Exercise details: Could the data below be retyped exactly, without its pictures?

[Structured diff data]
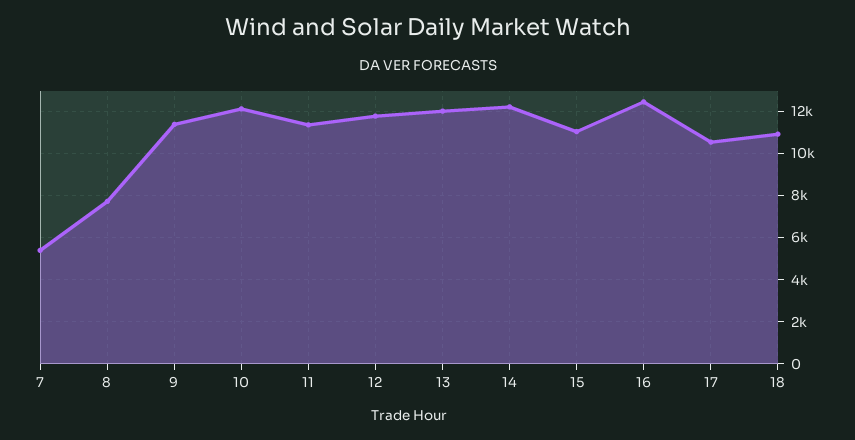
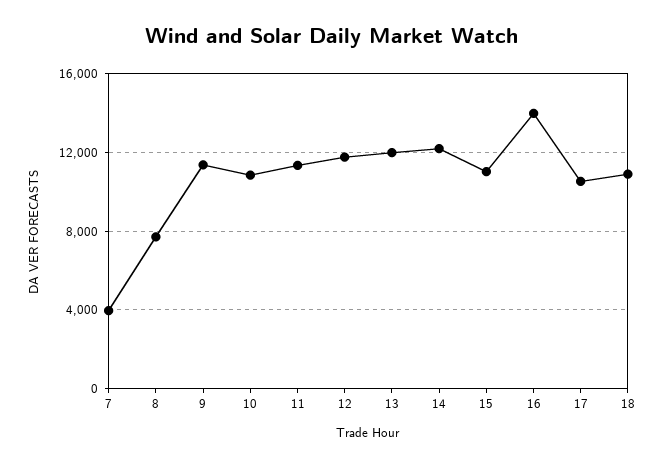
  {
-   "7": 5500,
+   "7": 4000,
    "8": 7500,
    "9": 11500,
-   "10": 12000,
+   "10": 11000,
    "11": 11500,
    "12": 12000,
    "13": 12000,
    "14": 12000,
    "15": 11000,
-   "16": 12500,
+   "16": 14000,
    "17": 10500,
    "18": 11000
  }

Task output:
  {
-   "7": 5500,
+   "7": 4000,
    "8": 7500,
    "9": 11500,
-   "10": 12000,
+   "10": 11000,
    "11": 11500,
    "12": 12000,
    "13": 12000,
    "14": 12000,
    "15": 11000,
-   "16": 12500,
+   "16": 14000,
    "17": 10500,
    "18": 11000
  }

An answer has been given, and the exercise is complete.